Par René DOKOU, le 24 Mai 2025
(IMPARTIAL ACTU)- Dans le cadre d’une réforme ambitieuse de la gouvernance publique, le gouvernement togolais vient de franchir une nouvelle étape en mettant fin à une pratique longtemps critiquée : la prise en charge par l’État des factures d’eau et d’électricité des résidences privées des membres du gouvernement.
Un tournant dans la gestion des dépenses publiques
À travers une lettre circulaire émise par le ministère de l’Économie et des Finances, cette décision prend effet à partir du 15 mai 2025.
Vers plus de responsabilité et d’équité
Cette mesure s’inscrit dans une volonté affirmée du Président Faure Gnassingbé de renforcer la responsabilité des hauts responsables de l’État dans la gestion des ressources publiques. Elle participe d’un effort plus large de rationalisation des dépenses et vise à instaurer une culture de sobriété au sommet de l’administration publique.
Selon la circulaire, chaque ministre devra désormais régler personnellement ses consommations d’eau et d’électricité à usage domestique. Le Trésor public, en collaboration avec la CEET (Compagnie Énergie Électrique du Togo) et la TdE (Togolaise des Eaux), mettra en place les dispositifs nécessaires pour faciliter cette transition.

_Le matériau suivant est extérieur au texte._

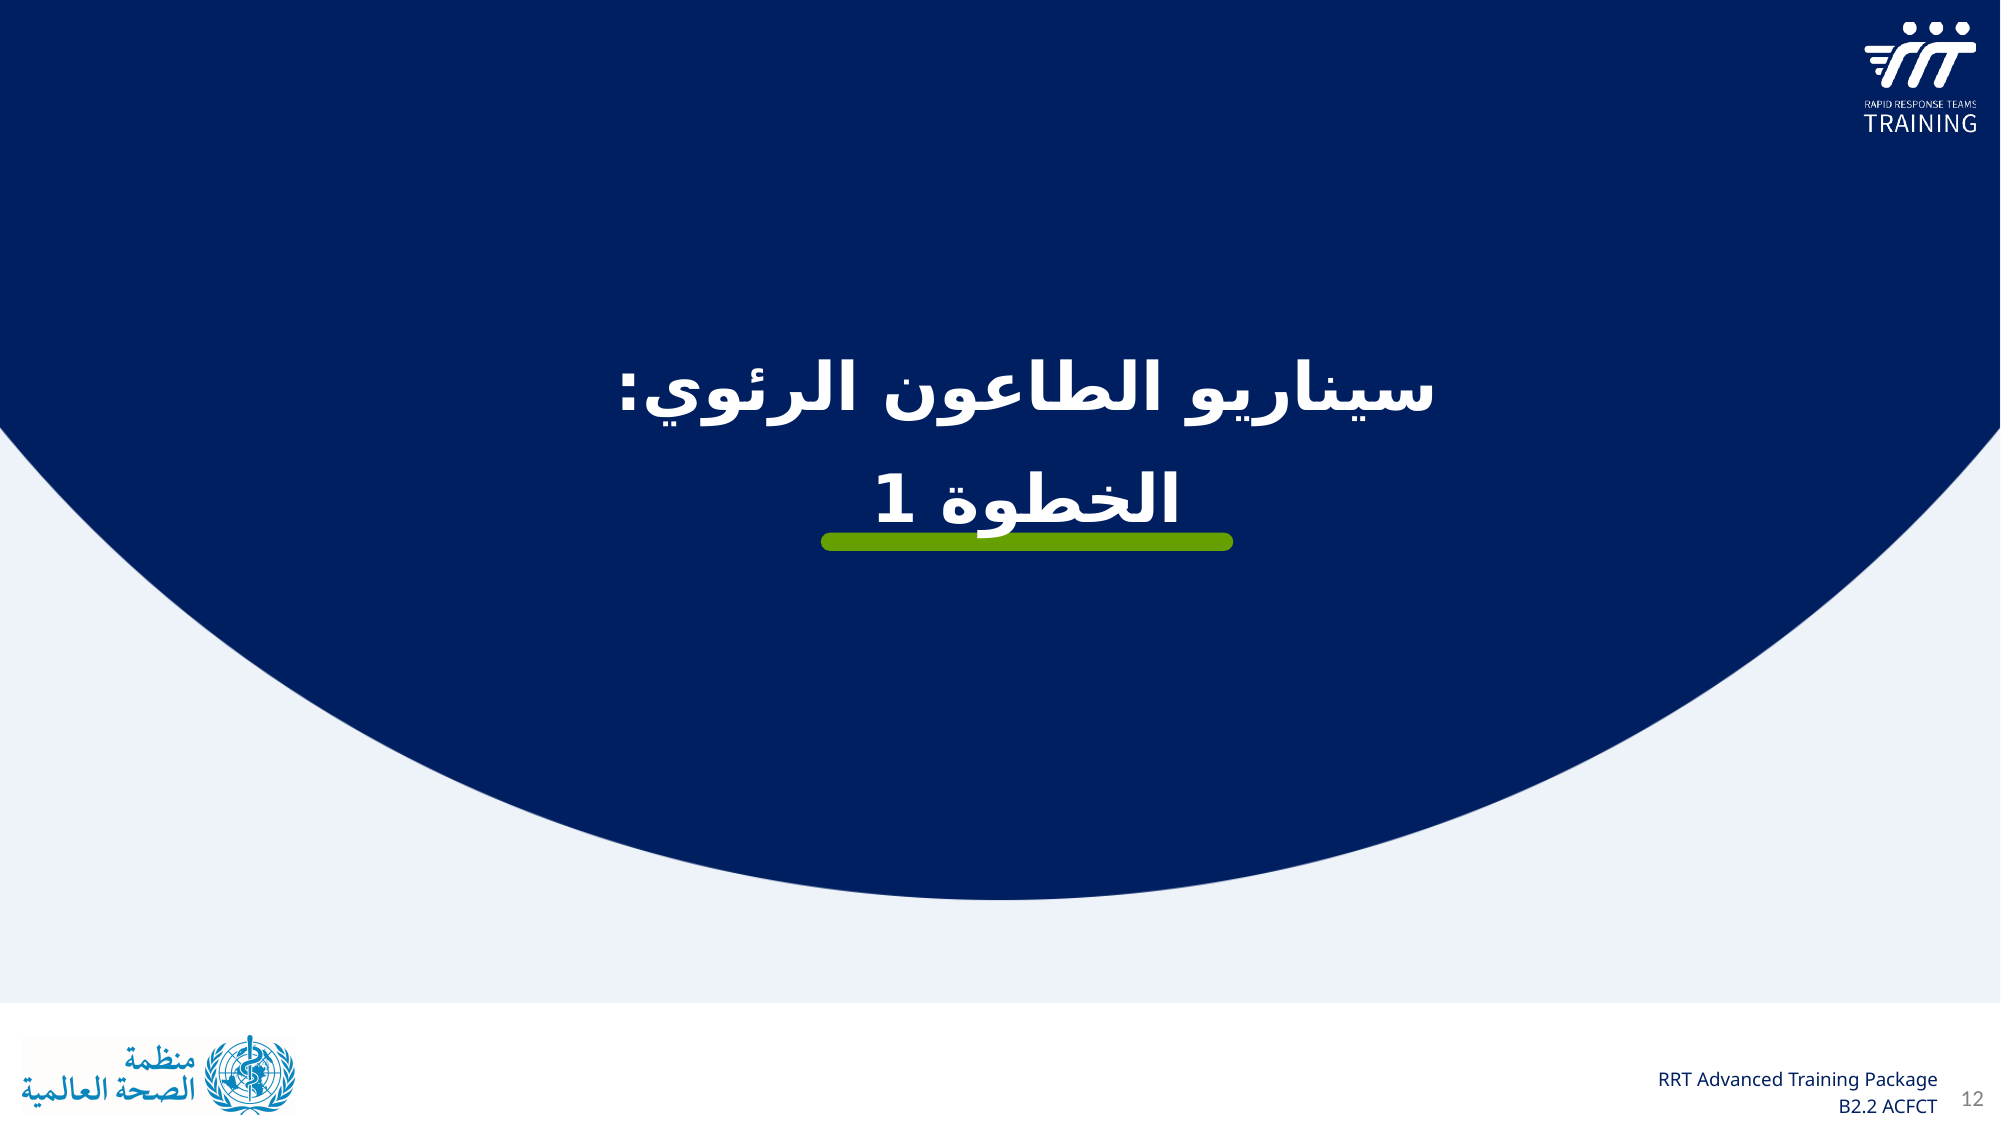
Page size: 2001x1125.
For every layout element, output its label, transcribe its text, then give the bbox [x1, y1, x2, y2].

picture [0, 0, 2001, 1003]
picture [252, 1050, 258, 1059]
picture [22, 1035, 295, 1115]
title سيناريو الطاعون الرئوي: الخطوة 1 [564, 284, 1490, 563]
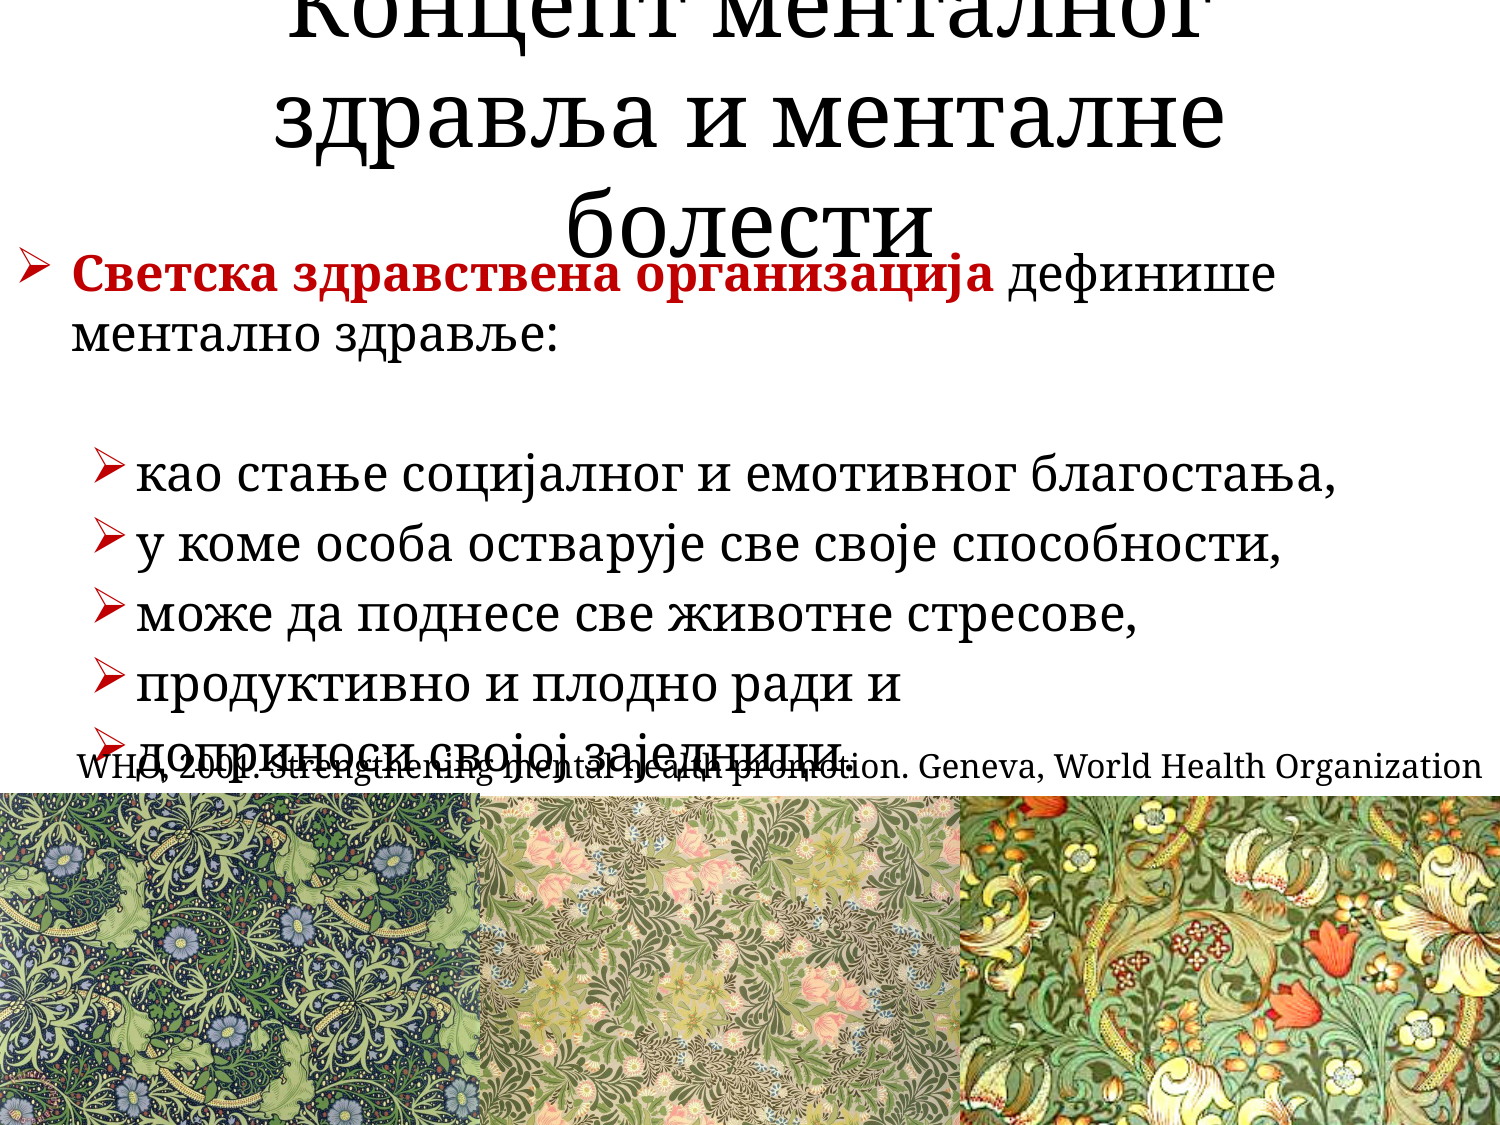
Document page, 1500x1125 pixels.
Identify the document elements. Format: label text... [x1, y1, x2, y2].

picture [0, 792, 474, 1125]
picture [960, 796, 1500, 1125]
text_box WHO, 2001. Strengthening mental health promotion. Geneva, World Health Organization [0, 738, 1500, 788]
list Светска здравствена организација дефинише ментално здравље: као стање социјалног и емотивног благостања, у коме особа остварује све своје способности, може да поднесе све животне стресове, продуктивно и плодно ради и доприноси својој заједници. [0, 234, 1500, 738]
title Концепт менталног здравља и менталне болести [74, 44, 1426, 177]
picture [479, 796, 953, 1125]
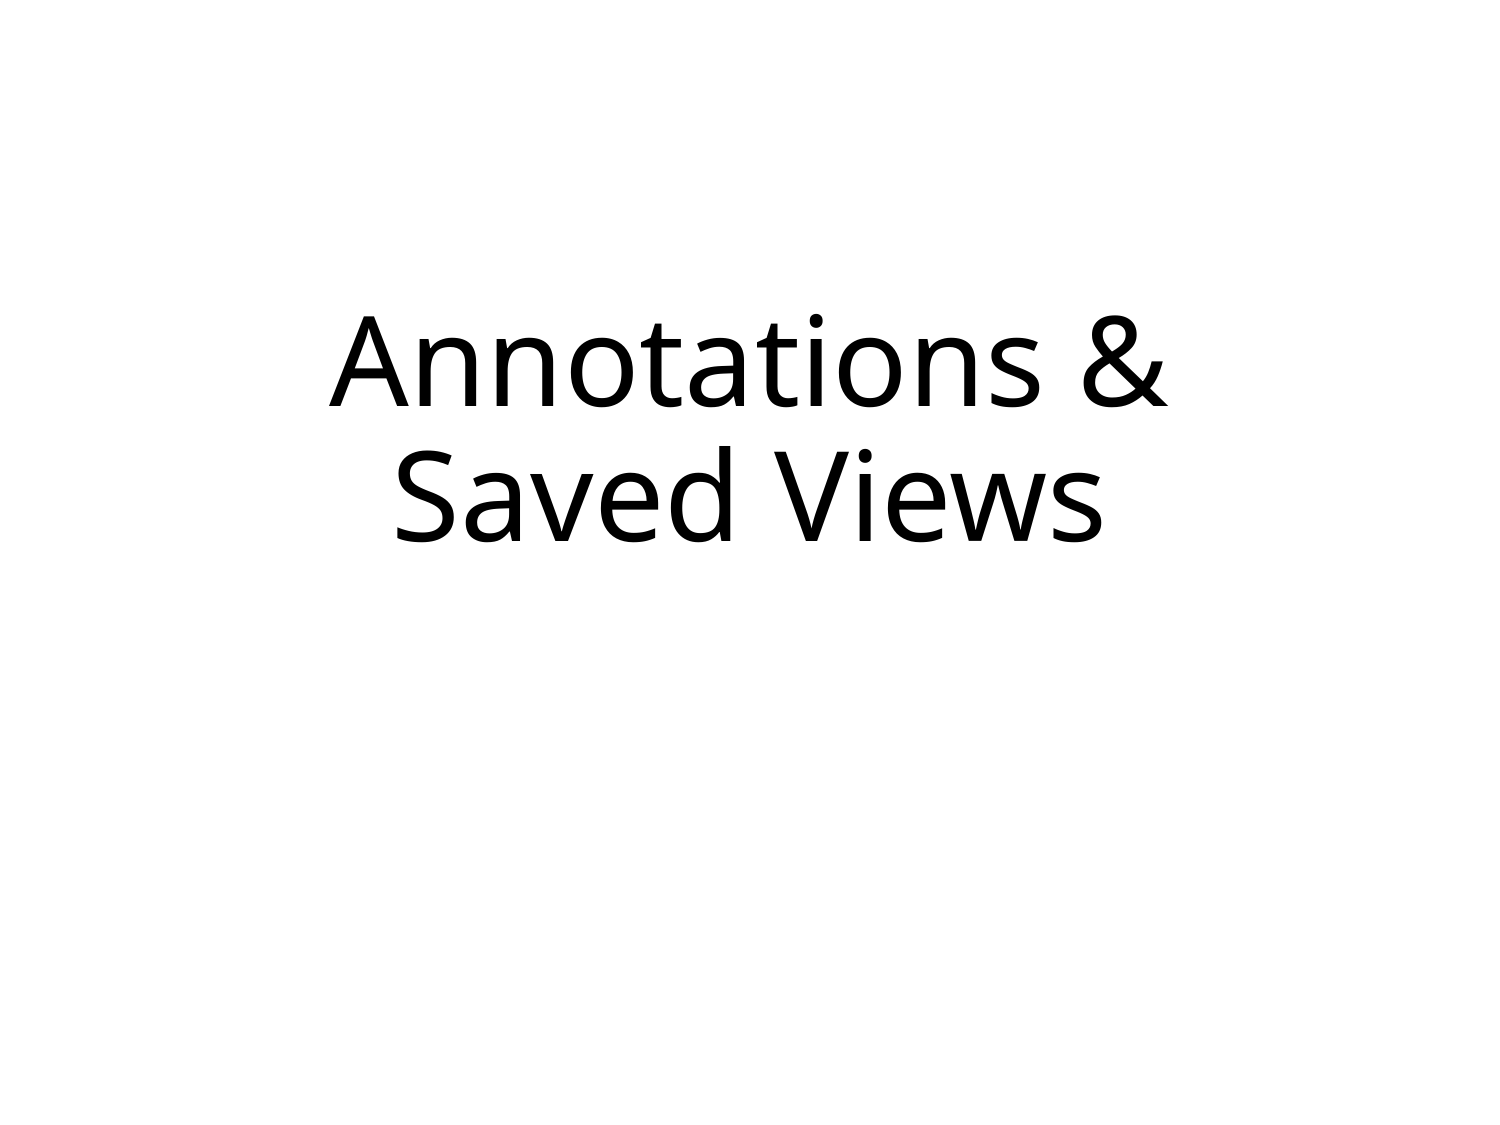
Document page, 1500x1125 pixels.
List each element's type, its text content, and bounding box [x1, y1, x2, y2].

title Annotations & Saved Views [112, 184, 1388, 576]
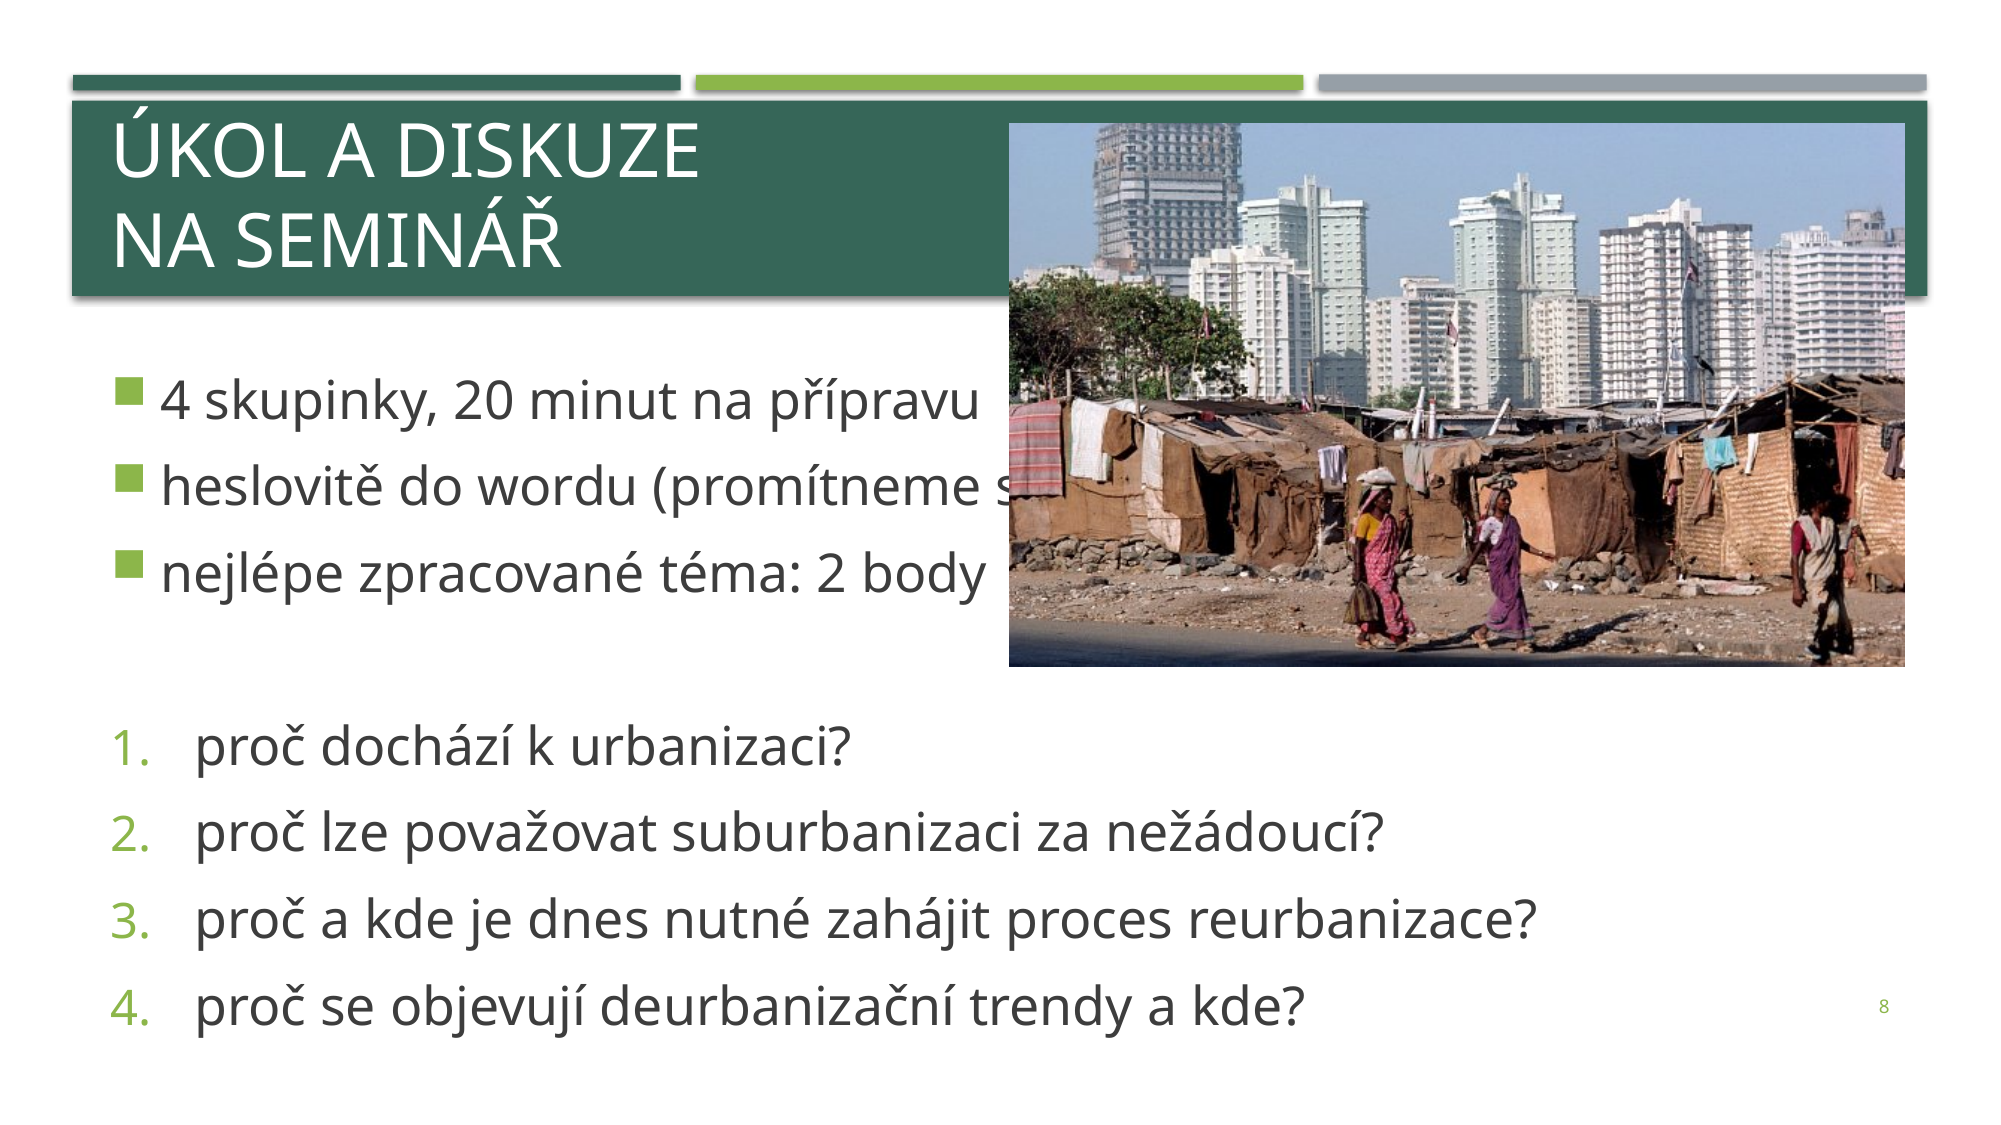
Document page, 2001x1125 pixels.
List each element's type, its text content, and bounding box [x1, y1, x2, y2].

slide_number 8 [1732, 977, 1905, 1037]
picture [1008, 122, 1906, 667]
title úkol a diskuze na seminář [95, 123, 1005, 290]
list 4 skupinky, 20 minut na přípravu heslovitě do wordu (promítneme si) nejlépe zpracované téma: 2 body proč dochází k urbanizaci? proč lze považovat suburbanizaci za nežádoucí? proč a kde je dnes nutné zahájit proces reurbanizace? proč se objevují deurbanizační trendy a kde? [95, 357, 1905, 1044]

Une réforme symbolique mais significative
Bien que symbolique en apparence, cette décision marque un tournant. Elle rompt avec une logique de privilèges qui nourrissait un sentiment d’injustice au sein de la population. En responsabilisant les membres du gouvernement, l’État veut donner l’exemple et encourager une gestion plus rigoureuse des fonds publics.
Cette réforme pourrait aussi ouvrir la voie à d’autres mesures similaires dans le futur, ciblant les avantages matériels indûment supportés par le budget de l’État. Elle est perçue comme un pas vers une gouvernance plus transparente et plus équitable, dans un contexte de forte attente citoyenne en matière d’éthique publique.
Un appel à l’adhésion et à la solidarité
Le ministère, dans sa lettre, remercie les bénéficiaires de leur compréhension et appelle à une “adhésion pleine” à cette démarche de solidarité nationale. Il invite également chacun à prendre les dispositions nécessaires pour assurer une transition sans heurts, dans un esprit de coopération avec les fournisseurs d’eau et d’électricité.
Alors que la pression s’accentue sur les finances publiques et que les attentes sociales sont de plus en plus fortes, cette réforme s’inscrit dans une dynamique de rigueur budgétaire et d’exemplarité du leadership. Elle constitue un signal fort adressé à l’opinion publique comme à l’appareil étatique.